Currently I am using the immediate mode. I am generating my own coordinates when I rotate and scale a texture. I also have the functionality of rounding the corners of a texture, using the polygon primitive to draw those.

I was thinking, would it be fastest to make a VBO with vertices for the sides of the texture with no offset included so I can then use glTranslate, glScale and glRotate to move the drawing position for my texture. Then I can use the same VBO with no changes to draw the texture each time. I could only change the VBO when I need to add coordinates for the rounded corners.

Is that the best way to do this? What things should I look out for while doing it? Is it really fastest to use GL_TRIANGLES instead of GL_QUADS in modern graphics cards?

Thank you for any answer.

+1  A: 

For better performance, you should not use immediate mode rendering, but instead use vertex buffer (on CPU or GPU) and draw using glDrawArrays etc like methods. Scaling/rotating the texture coordinates by modifying texture matrix multiplier is not a performance issue, you just set some small values for the entire mesh. The most important bottleneck here is to transfer per-vertex data (such as color, position AND texture coordinate(s)) to GPU, and that's what vertex buffer objects on the GPU can greatly help.

If the mesh that you want to draw to screen is static, that is, you set it once and do not need to modify (parts of) it later, you can generate the texture coordinates for the entire mesh, including all corners) only once. You can later modify texture coordinates for the entire mesh using texture matrix multiplier. However, if you want to modify different parts of the mesh using different transformations, you will have to divide the mesh into parts. From what you have described, I understand that you want to draw a rounded-corner rectangle which holds a picture inside, which can be accomplished using a single static mesh (a list of per-vertex data).

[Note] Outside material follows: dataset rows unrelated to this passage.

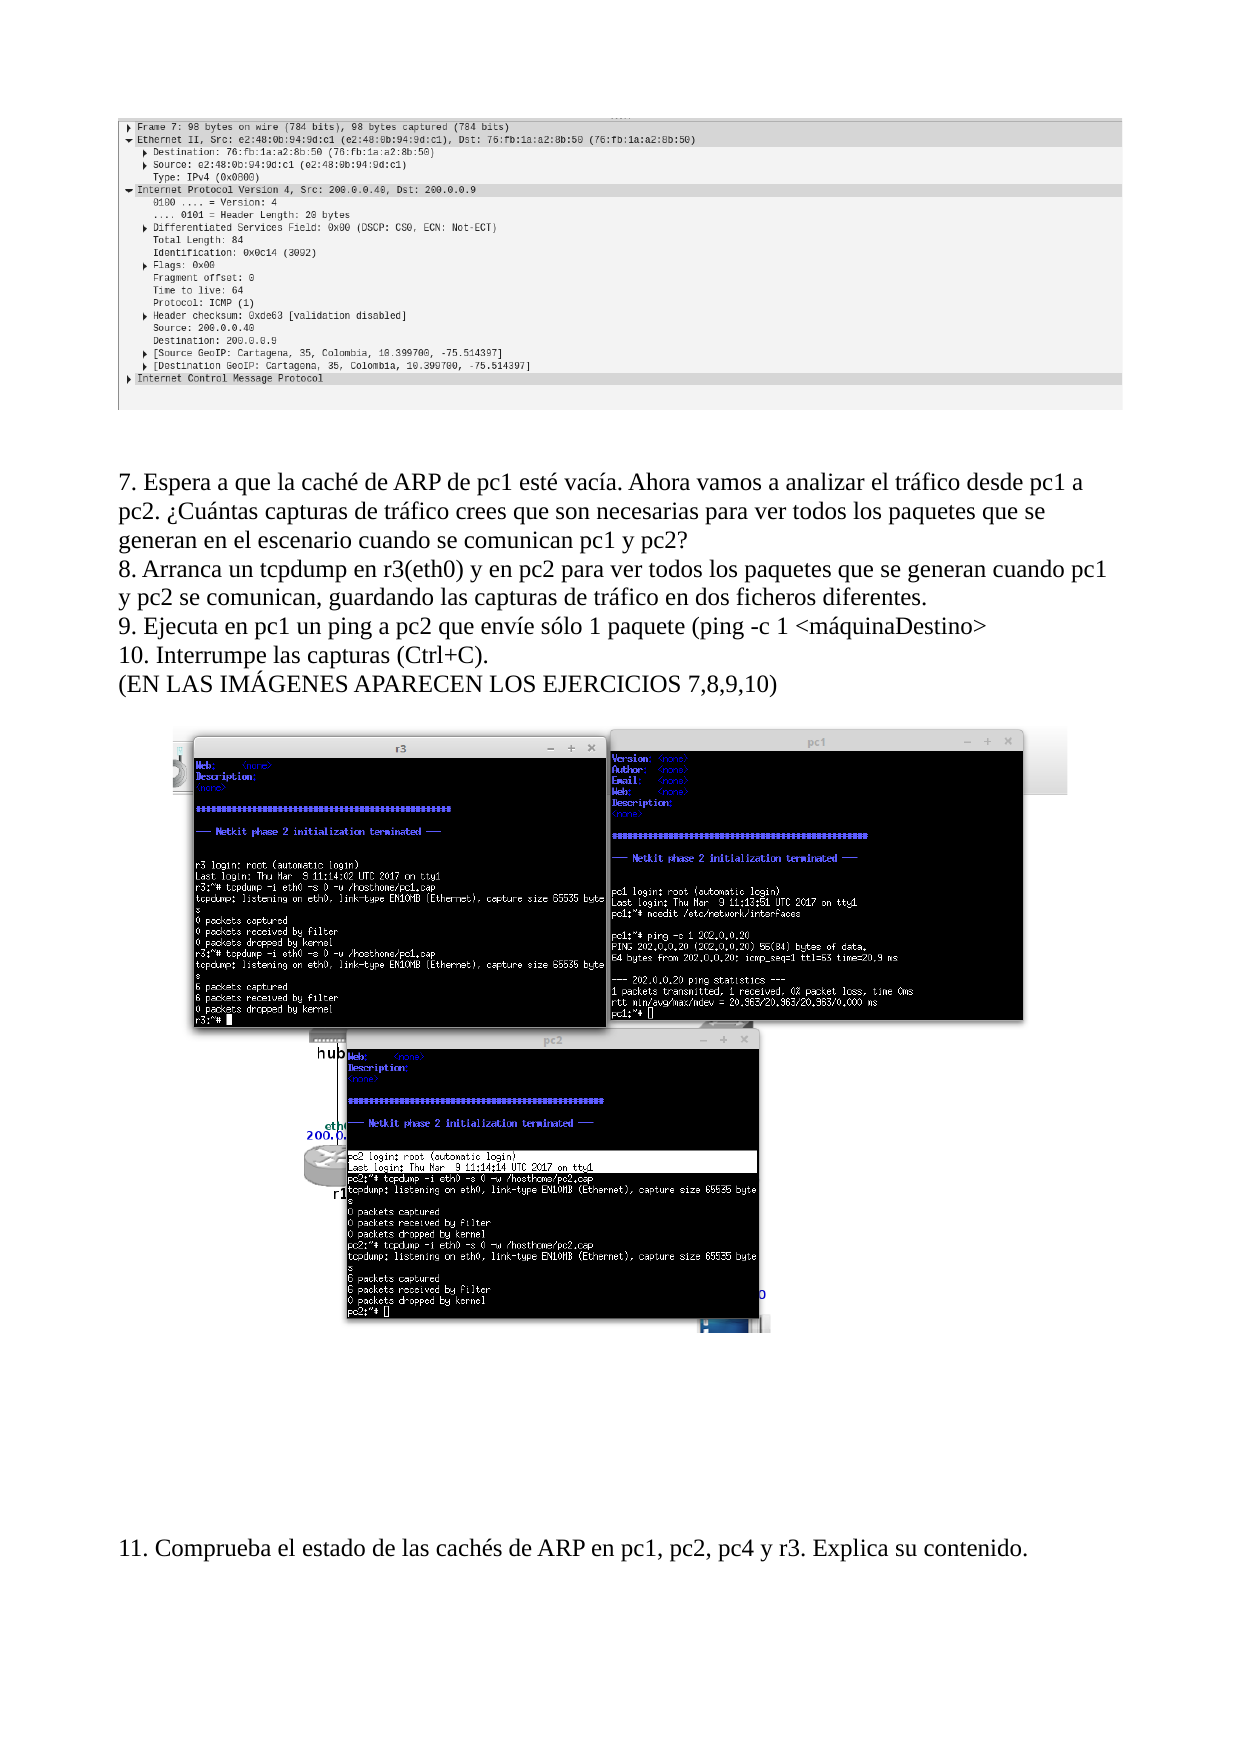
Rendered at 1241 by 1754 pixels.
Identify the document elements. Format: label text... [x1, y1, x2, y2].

text 9. Ejecuta en pc1 un ping a pc2 que envíe sólo 1 paquete (ping -c 1 <máquinaDestino> [118, 611, 1122, 640]
text 11. Comprueba el estado de las cachés de ARP en pc1, pc2, pc4 y r3. Explica su contenido. [118, 1533, 1122, 1562]
picture [118, 118, 1123, 410]
picture [172, 726, 1068, 1333]
text 10. Interrumpe las capturas (Ctrl+C). [118, 640, 1122, 669]
text 8. Arranca un tcpdump en r3(eth0) y en pc2 para ver todos los paquetes que se generan cuando pc1 y pc2 se comunican, guardando las capturas de tráfico en dos ficheros diferentes. [118, 554, 1122, 611]
text 7. Espera a que la caché de ARP de pc1 esté vacía. Ahora vamos a analizar el tráfico desde pc1 a pc2. ¿Cuántas capturas de tráfico crees que son necesarias para ver todos los paquetes que se generan en el escenario cuando se comunican pc1 y pc2? [118, 467, 1122, 554]
text (EN LAS IMÁGENES APARECEN LOS EJERCICIOS 7,8,9,10) [118, 669, 1122, 697]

Lastly, GL_QUADS are also deprecated in modern OpenGL specifications. They do not offer much functionality anyway, so you should switch QUADS to triangles or triangle strips/fans.

tersyon
Thank you. I've managed to get VBOS working for some line code but not for texture drawing. I haven't got a clue how to do it. Everything I tried failed. I guess I need another question.
Matthew Mitchell
Do you see your objects on where you want them to be? Is it only the in-correct texturing of your models? If you see your objects in the correct position, just keep in mind that texture coordinate values are just like vertex position values. Start with something easy (do not modify texture coordinates using glTranslate etc in texture matrix mode), then try to extend it to achieve what you finally want to see.
tersyon
At current it's rendering in the right place, it just isn't being rendered properly. It fails for both GL_QUADS and GL_TRIANGLES. I'll make a new question with my VBO code.Is adding colour information to the VBO that important? Is "glColor" going to be much of a problem?Thank you for your answer and help.
Matthew Mitchell
You cannot mix glColor and like with vertex buffer based draw commands (glDrawElements and glDrawArrays basically). You should use glColorPointer, glVertexPointer and relatex methods do set pre-defined vertex semantics. If your texture coordinates are OK and if you still do not observe any texturing, check if texturing is enabled, and also lighting can affect the result. Once you can clearly see a texture tiled on your mesh, modifications will be easier.
tersyon
Quads are deprecated since four vertices could not be on the same plane, while three vertices (a triangle) always defines a plane.
Luca
A: 

If you want to draw a textured polygon using VBOs, you need to create buffers not only for the vertices, but also for the texture coordinates (one UV coordinate per vertex) and for the vertex colors if you want to do vertex lighting (use glColor instead if not). Use glClientActiveTexture(GL_TEXTUREn) before binding the intended texture. Don't forget to use glEnableClientState() for each buffer type you are using before issuing the render call.